**To do:** Skip the images and repeat every entry word for word.

**Entries supplied:**
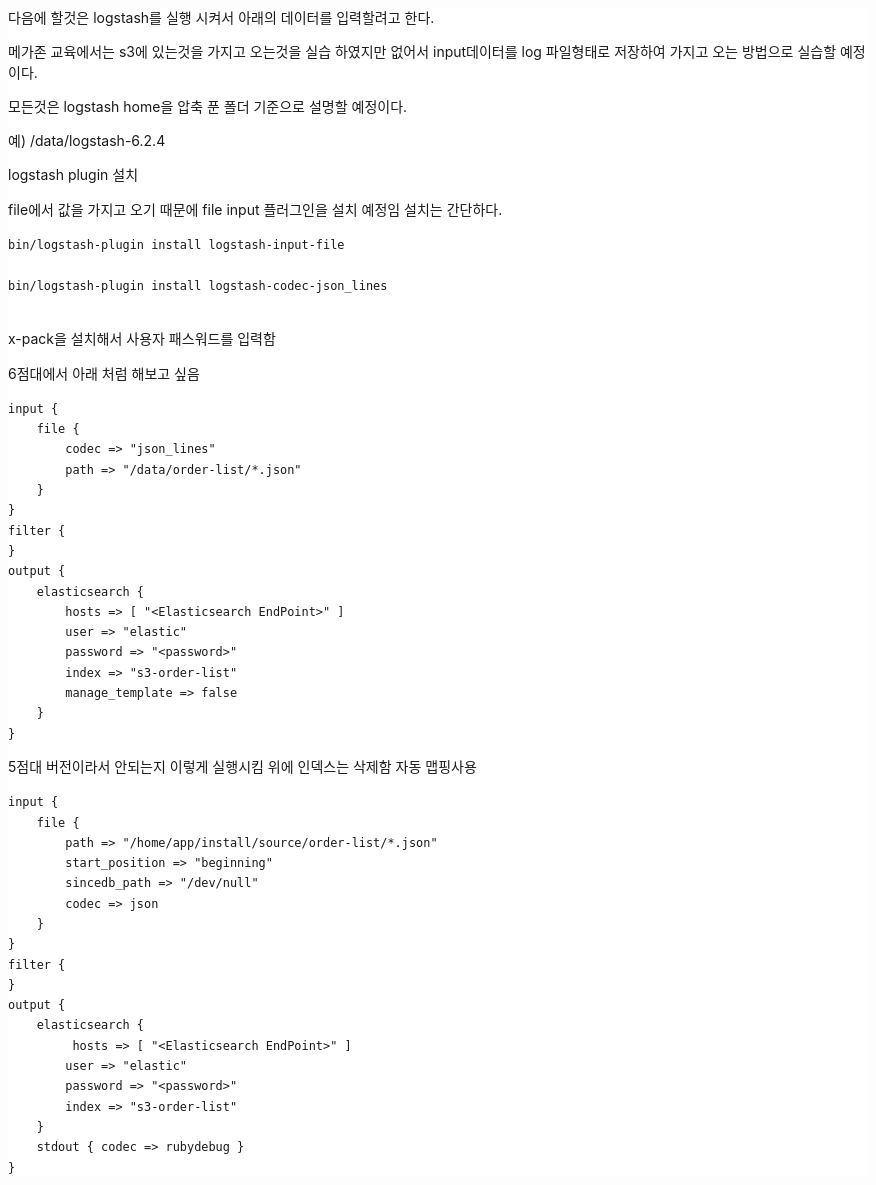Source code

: 다음에 할것은 logstash를 실행 시켜서 아래의 데이터를 입력할려고 한다.

메가존 교육에서는 s3에 있는것을 가지고 오는것을 실습 하였지만 없어서 input데이터를 log 파일형태로 저장하여 가지고 오는 방법으로 실습할 예정이다.

모든것은 logstash home을 압축 푼 폴더 기준으로 설명할 예정이다.

예) /data/logstash-6.2.4 

logstash plugin 설치 

file에서 값을 가지고 오기 때문에 file input 플러그인을 설치 예정임 설치는 간단하다.

```
bin/logstash-plugin install logstash-input-file

bin/logstash-plugin install logstash-codec-json_lines
 
```
x-pack을 설치해서 사용자 패스워드를 입력함

6점대에서 아래 처럼 해보고 싶음 

```
input {
    file {
        codec => "json_lines"
        path => "/data/order-list/*.json"
    }
}
filter {
}
output {
    elasticsearch {
        hosts => [ "<Elasticsearch EndPoint>" ]
        user => "elastic"
        password => "<password>"
        index => "s3-order-list"
        manage_template => false
    }
}

```

5점대 버전이라서 안되는지 이렇게 실행시킴 위에 인덱스는 삭제함 자동 맵핑사용

```
input {
    file {
        path => "/home/app/install/source/order-list/*.json"
        start_position => "beginning"
        sincedb_path => "/dev/null"
        codec => json
    }
}
filter {
}
output {
    elasticsearch {
         hosts => [ "<Elasticsearch EndPoint>" ]
        user => "elastic"
        password => "<password>"
        index => "s3-order-list"
    }
    stdout { codec => rubydebug }
}

```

**Exercise answer:**
Source code

: 다음에 할것은 logstash를 실행 시켜서 아래의 데이터를 입력할려고 한다.

메가존 교육에서는 s3에 있는것을 가지고 오는것을 실습 하였지만 없어서 input데이터를 log 파일형태로 저장하여 가지고 오는 방법으로 실습할 예정이다.

모든것은 logstash home을 압축 푼 폴더 기준으로 설명할 예정이다.

예) /data/logstash-6.2.4 

logstash plugin 설치 

file에서 값을 가지고 오기 때문에 file input 플러그인을 설치 예정임 설치는 간단하다.

```
bin/logstash-plugin install logstash-input-file

bin/logstash-plugin install logstash-codec-json_lines
 
```
x-pack을 설치해서 사용자 패스워드를 입력함

6점대에서 아래 처럼 해보고 싶음 

```
input {
    file {
        codec => "json_lines"
        path => "/data/order-list/*.json"
    }
}
filter {
}
output {
    elasticsearch {
        hosts => [ "<Elasticsearch EndPoint>" ]
        user => "elastic"
        password => "<password>"
        index => "s3-order-list"
        manage_template => false
    }
}

```

5점대 버전이라서 안되는지 이렇게 실행시킴 위에 인덱스는 삭제함 자동 맵핑사용

```
input {
    file {
        path => "/home/app/install/source/order-list/*.json"
        start_position => "beginning"
        sincedb_path => "/dev/null"
        codec => json
    }
}
filter {
}
output {
    elasticsearch {
         hosts => [ "<Elasticsearch EndPoint>" ]
        user => "elastic"
        password => "<password>"
        index => "s3-order-list"
    }
    stdout { codec => rubydebug }
}

```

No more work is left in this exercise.